• **Written exercise**
Reproduce, word for word, the stretch from "Jason Vazquez is" through "to the Teamsters." in the Apple store union post below.
##### Document excerpt #####
Jason Vazquez is a staff attorney at the International Brotherhood of Teamsters. He graduated from Harvard Law School in 2023. His writing on this blog reflects his personal views and should not be attributed to the Teamsters.
A group of employees attempting to organize the first union at an Apple retail store filed an unfair labor practice charge on Tuesday alleging that the company conducted captive audience meetings. The charge is interesting in that it could serve as a vehicle to challenge the NLRB caselaw blessing such meetings, which GC Abruzzo recently characterized as a “license to coerce” and urged the Board to proscribe. Last month this Atlanta location became the first Apple shop to petition for a union election, which prompted several others to do the same in recent weeks.
##### Records #####
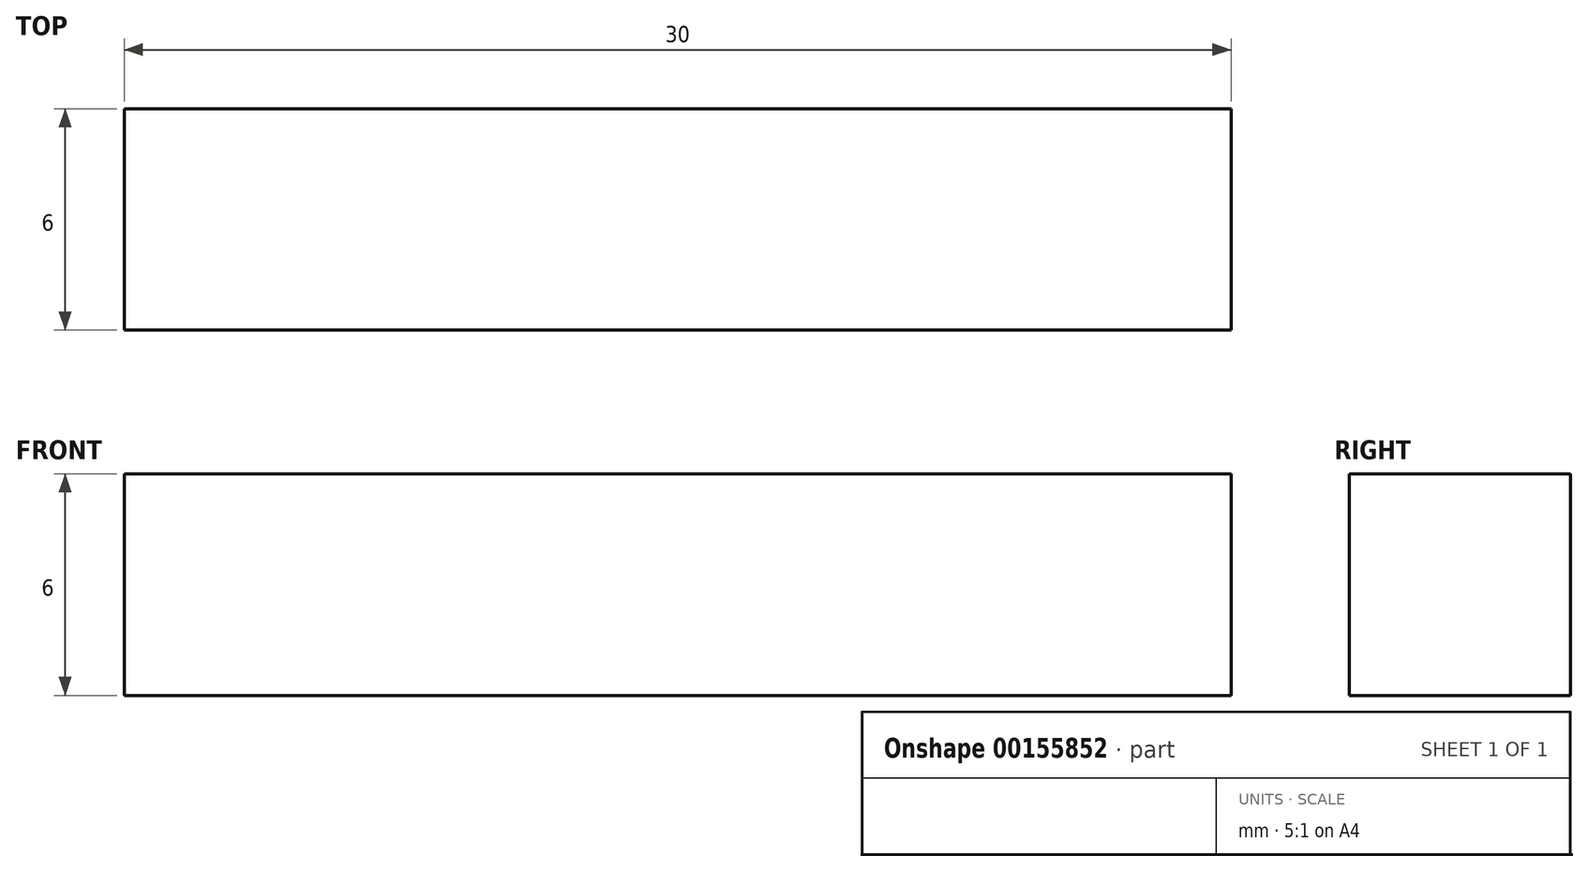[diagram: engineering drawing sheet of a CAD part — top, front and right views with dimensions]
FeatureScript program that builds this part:
annotation { "Feature Type Name" : "Feature", "Feature Type Description" : "" }
export const myFeature = defineFeature(function(context is Context, id is Id, definition is map)
    precondition{}
    {
        {
            var Q0;
            Q0=qCreatedBy(makeId("Front.planeOp"),FACE);
            var sketch = newSketch(context, id + "F0", { "sketchPlane" : qUnion([Q0])});
            skLineSegment(sketch, "E0.bottom", {"start": v(0, 0) * mm, "end": v(30, 0) * mm});
            skLineSegment(sketch, "E0.top", {"start": v(0, 6) * mm, "end": v(30, 6) * mm});
            skLineSegment(sketch, "E0.left", {"start": v(0, 0) * mm, "end": v(0, 6) * mm});
            skLineSegment(sketch, "E0.right", {"start": v(30, 0) * mm, "end": v(30, 6) * mm});
            skSolve(sketch);
        }
        {
            var Q0;
            Q0=makeQuery(id+"F0.imprint","IMPRINT",FACE,{"disambiguationData":[TD([[makeQuery(id+"F0.imprint","IMPRINT",EDGE,{"derivedFrom":sQuery(id+"F0.wireOp",EDGE,"E0.bottom")}),1.0]])]});
            extrude(context, id + "F1", {"entities" : qUnion([Q0]), "depth" : 6 * mm});
        }
    });
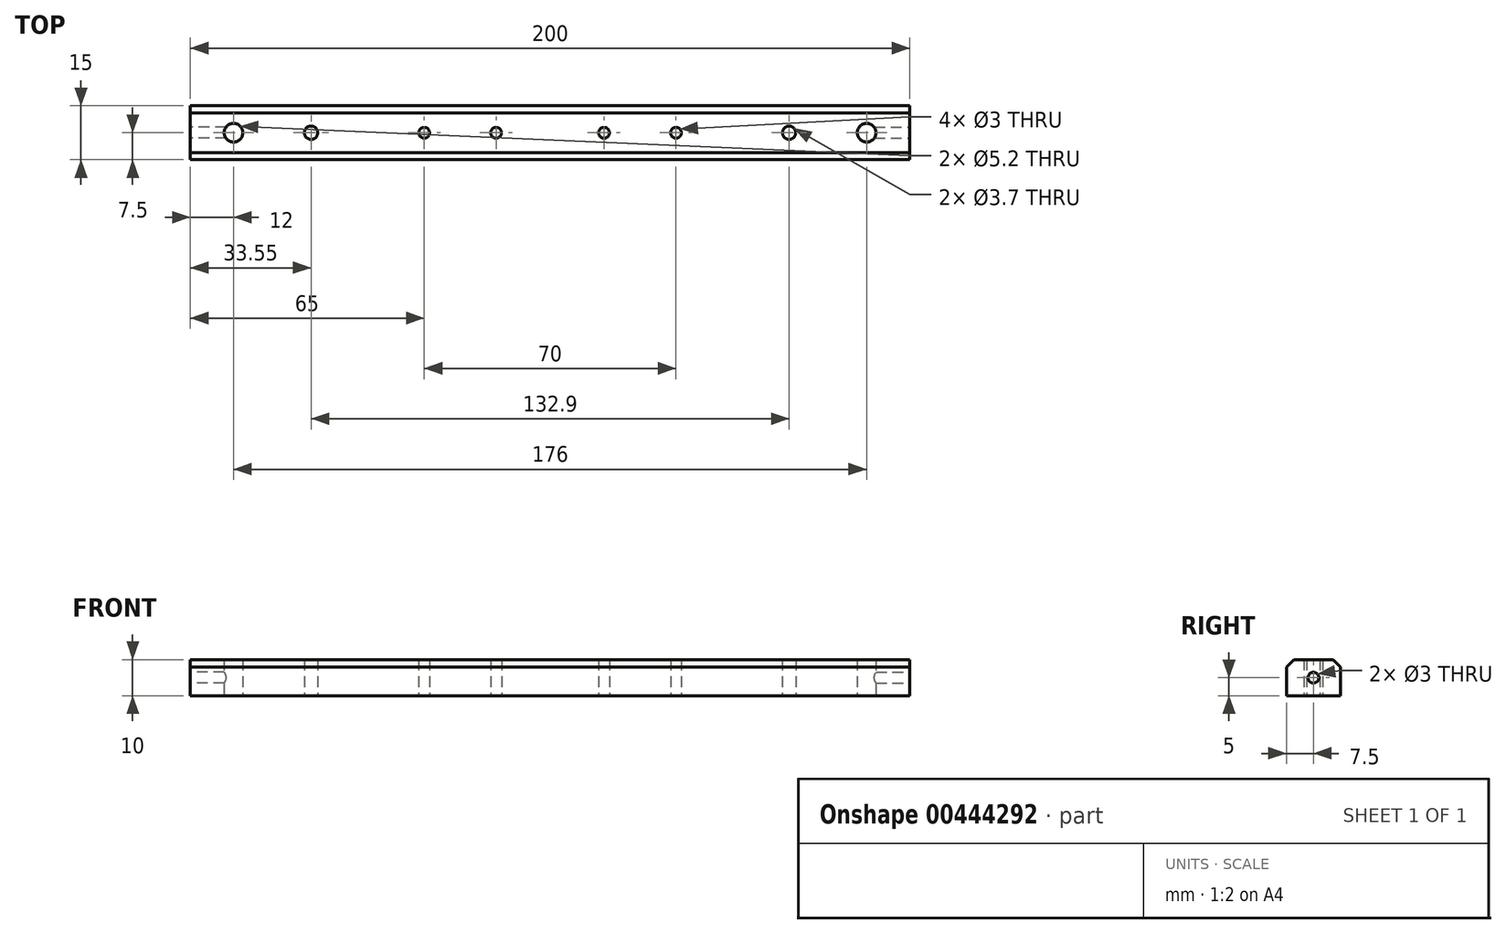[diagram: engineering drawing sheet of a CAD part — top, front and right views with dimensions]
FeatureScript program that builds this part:
annotation { "Feature Type Name" : "Feature", "Feature Type Description" : "" }
export const myFeature = defineFeature(function(context is Context, id is Id, definition is map)
    precondition{}
    {
        {
            var Q0;
            Q0=qCreatedBy(makeId("Top.planeOp"),FACE);
            var sketch = newSketch(context, id + "F0", { "sketchPlane" : qUnion([Q0])});
            skLineSegment(sketch, "E0.bottom", {"start": v(100, -7.5) * mm, "end": v(-100, -7.5) * mm});
            skLineSegment(sketch, "E0.top", {"start": v(100, 7.5) * mm, "end": v(-100, 7.5) * mm});
            skLineSegment(sketch, "E0.left", {"start": v(100, -7.5) * mm, "end": v(100, 7.5) * mm});
            skLineSegment(sketch, "E0.right", {"start": v(-100, -7.5) * mm, "end": v(-100, 7.5) * mm});
            skPoint(sketch, "E0.middle", {"position": v(0, 0) * mm});
            skCircle(sketch, "E1", {"center": v(-35, 0) * mm, "radius": 1.5 * mm});
            skCircle(sketch, "E2", {"center": v(-15, 0) * mm, "radius": 1.5 * mm});
            skCircle(sketch, "E3.MirrorC", {"center": v(15, 0) * mm, "radius": 1.5 * mm});
            skCircle(sketch, "E4.MirrorC", {"center": v(35, 0) * mm, "radius": 1.5 * mm});
            skCircle(sketch, "E5", {"center": v(-88, 0) * mm, "radius": 2.6 * mm});
            skCircle(sketch, "E6.MirrorC", {"center": v(88, 0) * mm, "radius": 2.6 * mm});
            skCircle(sketch, "E7", {"center": v(-66.45, 0) * mm, "radius": 1.85 * mm});
            skCircle(sketch, "E8.MirrorC", {"center": v(66.45, 0) * mm, "radius": 1.85 * mm});
            skSolve(sketch);
        }
        {
            var Q0;
            Q0 = qSketchRegion(id + "F0", true);
            extrude(context, id + "F1", {"entities" : qUnion([Q0]), "depth" : 10 * mm});
        }
        {
            var Q0;
            Q0=makeQuery(id+"F1.opExtrude","CAP_EDGE",EDGE,{"disambiguationData":[OSD([sQuery(id+"F0.wireOp",EDGE,"E0.top")])],"isStart":false});
            var Q1;
            Q1=makeQuery(id+"F1.opExtrude","CAP_EDGE",EDGE,{"disambiguationData":[OSD([sQuery(id+"F0.wireOp",EDGE,"E0.bottom")])],"isStart":false});
            chamfer(context, id + "F2", {"entities" : qUnion([Q0, Q1]), "width" : 2 * mm, "tangentPropagation" : true});
        }
        {
            var Q0;
            Q0=makeQuery(id+"F1.opExtrude","SWEPT_FACE",FACE,{"disambiguationData":[OSD([sQuery(id+"F0.wireOp",EDGE,"E0.right")])]});
            var sketch = newSketch(context, id + "F3", { "sketchPlane" : qUnion([Q0])});
            skCircle(sketch, "E9", {"center": v(0, 5) * mm, "radius": 1.5 * mm});
            skSolve(sketch);
        }
        {
            var Q0;
            Q0 = qSketchRegion(id + "F3", true);
            extrude(context, id + "F4", {"entities" : qUnion([Q0]), "operationType" : NewBodyOperationType.REMOVE, "oppositeDirection" : true, "depth" : 10 * mm});
        }
        {
            var Q0;
            Q0=makeQuery(id+"F1.opExtrude","SWEPT_FACE",FACE,{"disambiguationData":[OSD([sQuery(id+"F0.wireOp",EDGE,"E0.left")])]});
            var sketch = newSketch(context, id + "F5", { "sketchPlane" : qUnion([Q0])});
            skCircle(sketch, "E10", {"center": v(0, 5) * mm, "radius": 1.5 * mm});
            skSolve(sketch);
        }
        {
            var Q0;
            Q0 = qSketchRegion(id + "F5", true);
            extrude(context, id + "F6", {"entities" : qUnion([Q0]), "operationType" : NewBodyOperationType.REMOVE, "oppositeDirection" : true, "depth" : 10 * mm});
        }
    });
#####
• **Worked answer**
Jason Vazquez is a staff attorney at the International Brotherhood of Teamsters. He graduated from Harvard Law School in 2023. His writing on this blog reflects his personal views and should not be attributed to the Teamsters.